Now we have Kate Harding writing this in Jezebel:

But Sarah Palin and her loyal fans are changing all that, by crafting a “feminism” that says we CAN have it all: Gender equality and obedience to men!

Obedience to men? Is that true? Does Sarah Palin believe that women must obey men? Because if she does, then of course she’s not a feminist. Jesus, we don’t ever need to have this conversation again. Game over. Feminism = gender equality. You are not a feminist if you believe that women were put on earth to be inferior or subservient to men. This is basic semantics.

So if Sarah Palin really believes that women must obey men, then please, somebody show me the cite. Please.

By the way, I agree with several of the points in Kate’s article, particularly her observation that “Feminism did not leave conservative Christian women behind. Conservative Christian women rejected feminism.” And her analysis of leftism and religion is spot on.

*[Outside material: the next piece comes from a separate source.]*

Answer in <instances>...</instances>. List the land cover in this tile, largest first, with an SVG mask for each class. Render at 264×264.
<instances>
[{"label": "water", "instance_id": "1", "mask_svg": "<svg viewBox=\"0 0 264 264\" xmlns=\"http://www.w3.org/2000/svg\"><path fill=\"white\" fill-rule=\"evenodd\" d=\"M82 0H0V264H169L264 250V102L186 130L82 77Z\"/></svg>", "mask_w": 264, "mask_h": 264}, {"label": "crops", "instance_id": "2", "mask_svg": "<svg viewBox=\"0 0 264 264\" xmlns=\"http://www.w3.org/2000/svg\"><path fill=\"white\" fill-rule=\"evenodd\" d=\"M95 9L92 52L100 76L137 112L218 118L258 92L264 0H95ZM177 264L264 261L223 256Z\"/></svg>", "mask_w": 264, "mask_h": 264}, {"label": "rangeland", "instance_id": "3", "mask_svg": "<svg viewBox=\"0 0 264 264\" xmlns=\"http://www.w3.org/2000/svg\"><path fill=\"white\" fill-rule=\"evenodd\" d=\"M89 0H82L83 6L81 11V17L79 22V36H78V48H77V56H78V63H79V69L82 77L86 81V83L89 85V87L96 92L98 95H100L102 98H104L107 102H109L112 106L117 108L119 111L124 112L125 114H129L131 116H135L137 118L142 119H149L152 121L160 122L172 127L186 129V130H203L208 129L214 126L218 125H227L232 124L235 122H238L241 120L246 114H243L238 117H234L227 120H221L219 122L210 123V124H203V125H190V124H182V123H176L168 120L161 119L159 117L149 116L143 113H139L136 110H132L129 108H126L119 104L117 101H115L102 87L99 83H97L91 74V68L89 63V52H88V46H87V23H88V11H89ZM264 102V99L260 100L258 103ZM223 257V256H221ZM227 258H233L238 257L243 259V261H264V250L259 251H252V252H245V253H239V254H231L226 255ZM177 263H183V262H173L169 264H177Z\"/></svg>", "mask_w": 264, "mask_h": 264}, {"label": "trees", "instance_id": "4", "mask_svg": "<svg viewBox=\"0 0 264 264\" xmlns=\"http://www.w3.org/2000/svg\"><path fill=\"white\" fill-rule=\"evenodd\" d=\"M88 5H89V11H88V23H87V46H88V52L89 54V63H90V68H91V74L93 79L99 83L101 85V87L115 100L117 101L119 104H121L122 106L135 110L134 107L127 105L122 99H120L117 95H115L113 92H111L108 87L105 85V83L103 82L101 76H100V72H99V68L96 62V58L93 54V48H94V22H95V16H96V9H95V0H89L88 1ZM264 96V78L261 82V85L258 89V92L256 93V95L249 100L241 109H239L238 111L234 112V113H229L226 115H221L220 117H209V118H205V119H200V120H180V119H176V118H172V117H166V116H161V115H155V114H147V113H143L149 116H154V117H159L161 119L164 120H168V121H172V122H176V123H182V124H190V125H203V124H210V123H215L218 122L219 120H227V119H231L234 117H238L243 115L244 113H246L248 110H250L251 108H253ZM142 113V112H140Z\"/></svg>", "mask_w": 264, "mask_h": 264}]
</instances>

This, however, is rather strange:

This is what I think of whenever I hear people talk about conservative Christian women “reclaiming” feminism, or blaming those mean and nasty “traditional” (read: “actual”) feminists for keeping them out. You don’t even want the fucking banana. But you’d rather turn it into a lump of mush that nobody wants than let anyone else have it.

Is Kate saying here that conservative Christian women really don’t want feminism or anything it offers, not equality or opportunity or respect; that they just want to ruin it for all the other women? Because if she is (and I may have misread her), I disagree.

Some women trapped in conservative Christianity probably feel that way, yes; some women are self-loathing misogynists. Some women are threatened by feminism and wish to appropriate it. Some women are dishonest opportunists. And of course the male patriarchs on the right want nothing better than to destroy or defang or redefine feminism any way they can.

That’s true on the left as well. I don’t know when the Playboy Bunny suit got a “feminist empowerfulment” label sewn in, but I’m pretty sure that has about as much to do with feminism as the Southern Baptist Convention. And there are plenty of women on the left who seem determined to redefine feminism as some kind of Virginia Slims-smoking Jimmy Choo-wearing labioplasty-seeking exercise in patriarchal compliance.

But I would argue that most of the half-assed feminists (or would-be feminists) on both the left and the right are half-assed not because they’re plotting to destroy feminism, but because feminism is hard. And patriarchy is strong. Feminism is hard for individual women, who have to divest themselves of all kinds of brainwashing and footbinding; and it’s hard for society, which is obviously taking centuries to move from women-as-chattel to women-as-human-beings. Nevertheless, the feminist promise is deeply and genuinely appealing to all kinds of women, even (or perhaps especially) to those trapped in heavily patriarchal subcultures. And so you get all kinds of klugey compromises and weird messes as women try to remake their little worlds.

Put it this way: when the crazy-ass evangelicals start ordaining women as preachers, I don’t see that as a plot to disguise patriarchy as feminism. I see it as progress. Yes, the religion is still a patriarchal crockpot of nonsensical goop, but hey, at least it’s moving in the right direction.